The formula has been improved upon a great deal over the years, although once again, James was ahead of his time. But as we moved into the information age and more data was collected, as Baseball Think Factory explains in depth, we had more information at our disposal. Having more factors to throw into the mix enables us to come up with (theoretically) more accurate projections.
With the help of a MLE calculator, I’m going to plug in Myers’ AAA numbers from this season and see how they translate (not adding in his AA stats).
With the Storm Chasers, Myers has put up impressive numbers, as we all know. In his 388 at bats (through Sept. 4) he has 15 doubles, 5 triples, and 24 homers, adding up to a .554 slugging percent. In addition, he’s got a .304 AVG and .378 OBP, all amounting to an impressive .932 OPS. I don’t need to talk these numbers up…the guy won top honors from Baseball America. Enough said.
Let’s plug these numbers into the calculator and see what it spits out. What we find is that he projects, had he played that time in Kansas City, to have 399 at bats, 104 hits, 13 doubles, 4 triples, and 19 homers. That comes out to a batting average of .261 and a .318 OBP (a drop of 60 points). His power stroke translates pretty well, with a .453 projected SLG. It’s 100 points lower, but for a young player, very good. This means of course that his OPS will also be lower, coming down from a .932 to a less impressive .771 in the big leagues – still a solid number, especially for a 21 year old.
Judging solely by this idea of MLE it appears Myers would be more in line with a rookie season like that of Harper or Griffey. Not that there’s anything wrong with that. That .771 OPS he’s projected at would be fourth best on the team behind Billy Butler, Salvador Perez, and Alex Gordon. Not to mention about 130 points higher than the albatross he’d replace in right field.

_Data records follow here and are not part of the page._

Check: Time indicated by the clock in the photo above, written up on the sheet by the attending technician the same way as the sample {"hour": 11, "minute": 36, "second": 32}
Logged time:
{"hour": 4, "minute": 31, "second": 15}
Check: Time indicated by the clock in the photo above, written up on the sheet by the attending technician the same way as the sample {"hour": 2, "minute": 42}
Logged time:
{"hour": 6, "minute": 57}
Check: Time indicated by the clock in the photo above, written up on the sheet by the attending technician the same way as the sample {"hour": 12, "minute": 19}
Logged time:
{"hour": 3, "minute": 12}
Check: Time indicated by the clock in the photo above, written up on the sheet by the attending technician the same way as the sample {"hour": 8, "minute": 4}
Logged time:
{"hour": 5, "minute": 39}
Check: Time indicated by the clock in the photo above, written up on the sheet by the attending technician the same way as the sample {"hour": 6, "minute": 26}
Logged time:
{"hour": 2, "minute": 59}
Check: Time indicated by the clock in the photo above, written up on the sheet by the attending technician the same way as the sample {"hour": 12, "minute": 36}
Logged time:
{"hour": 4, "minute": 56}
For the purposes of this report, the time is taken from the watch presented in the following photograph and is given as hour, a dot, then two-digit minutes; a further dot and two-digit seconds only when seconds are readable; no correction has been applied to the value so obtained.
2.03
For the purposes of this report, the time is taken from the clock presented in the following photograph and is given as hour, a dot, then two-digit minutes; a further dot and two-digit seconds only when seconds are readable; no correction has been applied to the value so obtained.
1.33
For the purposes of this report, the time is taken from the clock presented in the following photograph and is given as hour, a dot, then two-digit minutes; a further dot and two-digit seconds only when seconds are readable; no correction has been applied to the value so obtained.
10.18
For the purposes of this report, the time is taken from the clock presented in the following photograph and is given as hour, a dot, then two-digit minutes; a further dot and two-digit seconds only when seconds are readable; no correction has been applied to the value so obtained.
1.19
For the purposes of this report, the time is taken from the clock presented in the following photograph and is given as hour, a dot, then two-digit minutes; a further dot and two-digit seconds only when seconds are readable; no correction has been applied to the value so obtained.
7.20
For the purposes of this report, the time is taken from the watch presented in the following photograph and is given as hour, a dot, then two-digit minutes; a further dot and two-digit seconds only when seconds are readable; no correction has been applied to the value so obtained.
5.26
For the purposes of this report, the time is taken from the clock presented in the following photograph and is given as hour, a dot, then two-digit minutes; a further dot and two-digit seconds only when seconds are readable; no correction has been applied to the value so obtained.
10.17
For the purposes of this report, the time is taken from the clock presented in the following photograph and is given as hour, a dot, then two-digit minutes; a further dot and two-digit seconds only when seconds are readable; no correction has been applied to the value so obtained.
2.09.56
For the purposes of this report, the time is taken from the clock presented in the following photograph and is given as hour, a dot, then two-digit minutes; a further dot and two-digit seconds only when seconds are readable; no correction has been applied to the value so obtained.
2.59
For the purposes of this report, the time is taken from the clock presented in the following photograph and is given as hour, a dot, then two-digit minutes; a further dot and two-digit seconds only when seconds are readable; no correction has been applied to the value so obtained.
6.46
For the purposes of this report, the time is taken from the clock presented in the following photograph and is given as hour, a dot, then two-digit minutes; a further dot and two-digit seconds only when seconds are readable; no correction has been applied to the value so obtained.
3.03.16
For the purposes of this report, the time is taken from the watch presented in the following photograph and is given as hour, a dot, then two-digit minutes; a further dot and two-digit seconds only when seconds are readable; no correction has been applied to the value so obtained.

Keep in mind, these MLE numbers don’t project what a player will do once they get the call from their parent team. It simply takes the numbers they actually DID put up, and translates them using park factors, etc. It doesn’t factor in a player’s confidence or hot streaks, nor does it figure in a prolonged slump. For all we know, Myers could have come up after the All Star break and hit .315 for the Royals. Then again, he could’ve hit .220, as we saw Trout do in 2011 through 40 games.
Which brings me to another point. Should Myers get the call now, get his feet wet, in case he does struggle like Trout? Maybe. Maybe not. There are plenty of guys who start a season with no prior experience and do just fine. We likely won’t find out. And while it’s nice to see guys like David Lough get a shot, he’s clearly not a player on the level of Wil Myers.
It’s hard to say what would have happened had KC cleared some room for Myers. But he couldn’t have been much worse than Frenchy, and likely would have been better. In comparison to the rookies I mentioned before, Myers certainly wouldn’t have put up Trout-like numbers (I wouldn’t bet on it anyway), but I’m guessing could have been for KC what Harper was for the Nationals.
Hopefully we’ll find out soon enough…with headlines like “Wil Power” floating around it’s only making a hungry fan base more anxious to see Myers make a splash.
Congrats on a heck of a 2012, Wil. Hope to see you on Opening Day.